The tricky parts are:
- Putting the k-points in the correct direction, esp. for the transverse masses
- Getting the metric right, i.e. what are the actual k-points, in Cartesian (reciprocal) coordinates
The first point actually makes it very hard to make a "simple" black box script that just computes the effective masses. The appropriate "longitudinal" and "transverse" directions depends on the situation, and as a user you must carefully consider which reciprocal vectors to direct the k-points along.
For example, for Si we can read in many papers that the conduction band minimum lies about 85% of the way on the Delta symmetry line towards the X point. Now, you can further read in some places (e.g.
here, if you enter 225 for the space group), that the X point in the fcc lattice lies at (0,1,0) in "conventional ITA notation". However, in primitive notation, which is what we use in ATK, it's (½,0,½). Thus the Delta valley minimum is at (0.425,0,0.425), which (normalized) becomes the longitudinal direction.
(Actually, the referenced website, which is an excellent reference for space group symmetries, recently made some updates to make the symmetry point notation a bit clearer. It was much harder to distinguish the primitive and conventional coordinates before.)
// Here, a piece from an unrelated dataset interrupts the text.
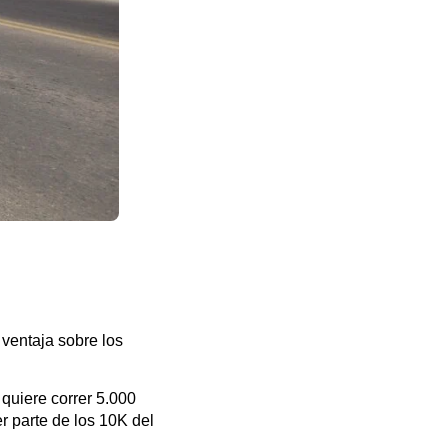
ventaja sobre los
quiere correr 5.000
r parte de los 10K del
But what to choose for the transverse direction? It should be two vectors perpendicular to the longitudinal direction, but we cannot compute that in the non-orthogonal coordinate system spanned by the reciprocal fcc vectors (which of course span a bcc cell). We have to do it in the corresponding conventional cell (simple cubic), i.e. find two vectors perpendicular to (0,1,0). This is simple enough, of course we choose (1,0,0) and (0,0,1), again in
conventional notation. Converting these to the corresponding (unnormalized) primitive directions, we get (0,1,1) and (1,1,0). Note how these do not appear to be perpendicular to (1,0,1), but that's because the bcc metric is not orthogonal!
Also, the "effective mass" as such is not a completely well-defined concept: do you mean the DOS mass, or the conductivity mass, or what? Notably, in order to compute these you need the mass along several different directions, and as elaborated on above, the script can not really be expected to find these out by itself.
So, one can't deliver the effective mass calculation as a "simple function", because there are several key decisions that need to be made by the user. At the very minimum, we will need to ask for the 3 directions as input, instead of (as before, incorrectly) assuming we can compute them inside the function.
I will return with some more details soon, on how to do the parabolic fitting etc. But I have to think about how to design the user interface so that it is, at the same time, easy to use, but does not present itself as a black box - because it is just not a well-defined question to ask for "the" effective mass for a given system (or even k-point).